At Microformats, you can insert vCards from the site directly into your addressbook, or schedule into your Google calendar any appointments found on the page.

The new year is here and we're already we're seeing the first wave of buzzwords. The White House pushes the word 'surge' to describe its proposed increase of troops in Iraq, and the Web 2.0 world has put forth a new term, Microformats, to describe a surge of new activity within its own domain.

Microformats are Extensible Markup Language-based schemas written for very narrowly-defined duties. For instance, Hcard is a set of tags that can be used for defining the fields within a virtual business card.

Now, IBM Corp. developer Michael Kaply has released a plug-in for the Firefox browser that can put some of these Microformats into practical use, called Operator.

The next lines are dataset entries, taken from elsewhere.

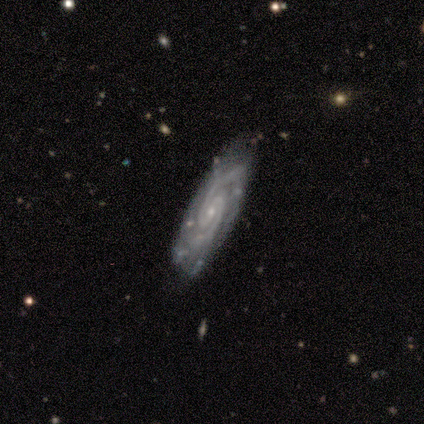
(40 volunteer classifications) A featured or disk galaxy (92%) with a weak bar (47%), 2 (81%) tight (45%) spiral arms (97%) and a small central bulge (88%).

Vote fractions:
- Smooth or featured? featured or disk: 92% / smooth: 8% / star or artifact: 0%
- Edge-on disk? no: 86% / yes: 14%
- Bar? weak: 47% / no: 38% / strong: 16%
- Spiral arms? yes: 97% / no: 3%
- Spiral winding? tight: 45% / medium: 42% / loose: 13%
- Spiral arm count? 2: 81% / 3: 10% / can't tell: 10% / 1: 0% / 4: 0% / more than 4: 0%
- Bulge size? small: 88% / moderate: 9% / none: 3% / dominant: 0% / large: 0%
- Merging? none: 70% / minor disturbance: 25% / major disturbance: 5% / merger: 0%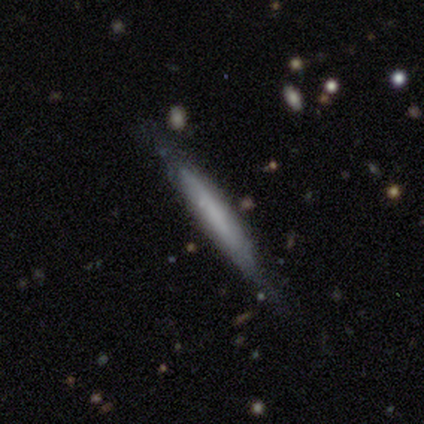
smooth_or_featured: featured or disk (p=0.60) [alt: smooth p=0.40]
disk_edge_on: yes (p=0.67) [alt: no p=0.33]
edge_on_bulge: none (p=1.00)
merging: none (p=0.60) [alt: minor disturbance p=0.40]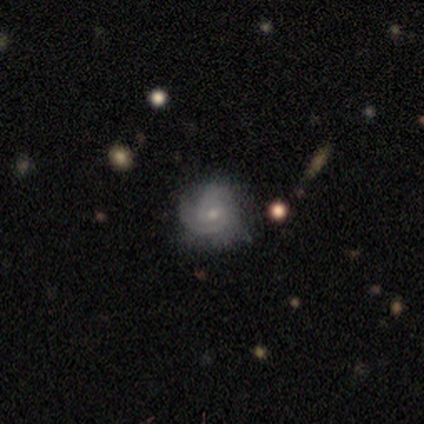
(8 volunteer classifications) smooth_or_featured: featured or disk (p=0.88) [alt: smooth p=0.12]
disk_edge_on: no (p=1.00)
bar: no (p=0.86) [alt: weak p=0.14]
has_spiral_arms: yes (p=1.00)
spiral_winding: tight (p=0.71) [alt: medium p=0.29]
spiral_arm_count: can't tell (p=0.57) [alt: 2 p=0.29]
bulge_size: small (p=0.71) [alt: moderate p=0.29]
merging: none (p=1.00)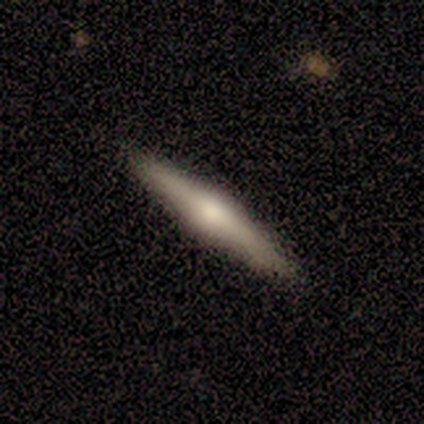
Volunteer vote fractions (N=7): smooth_or_featured: smooth (p=0.57) [alt: featured or disk p=0.43]
how_rounded: cigar-shaped (p=1.00)
merging: none (p=1.00)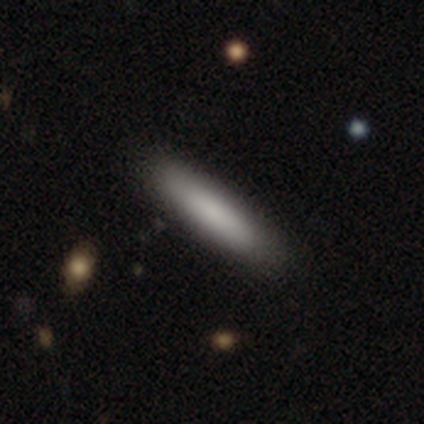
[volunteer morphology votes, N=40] smooth_or_featured: smooth (p=0.80) [alt: featured or disk p=0.10]
how_rounded: cigar-shaped (p=0.78) [alt: in between p=0.22]
merging: none (p=0.67) [alt: merger p=0.06]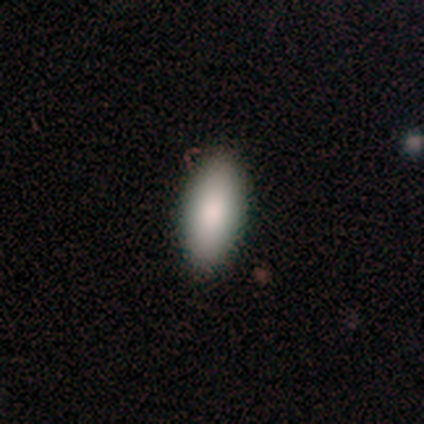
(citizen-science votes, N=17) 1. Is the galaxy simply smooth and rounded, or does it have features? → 94% smooth, 6% featured or disk, 0% star or artifact.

Once installed, Operator will scan each Web page you visit and look for data encoded in a Microformat. Any information found can then be piped to the appropriate application or Web service. For instance, on the Microformats home page, you can download vCards into Microsoft Outlook, or place into your Google calendar an event that is listed on that page. A toolbar on the browser lets you know if any Microformatted data resides on the page you're visiting.

Although a simple plug-in, Operator assumes a pretty radical notion. It upgrades the role of Web browser from information viewer to information broker, noted Mozilla developer Alex Faaborg on his blog.

'Much in the same way that operating systems currently associate particular file types with specific applications, future Web browsers are likely going to associate semantically marked up data you encounter on the Web with specific applications, either on your system or online,' he writes.

Instead of posting certain types of information to third-party sites, such as an advertisement to craigslist, users can tags their ads on their own sites, and let aggregator sites ferret out these ads automatically. In fact, one site, Edgeio, already offers this capability.

'If Mozilla proceeds with this goal for Firefox 3 to be a broker of information, then that will significantly raise the stakes in the browser war again,' noted Richard MacManus on the Read/WriteWeb site.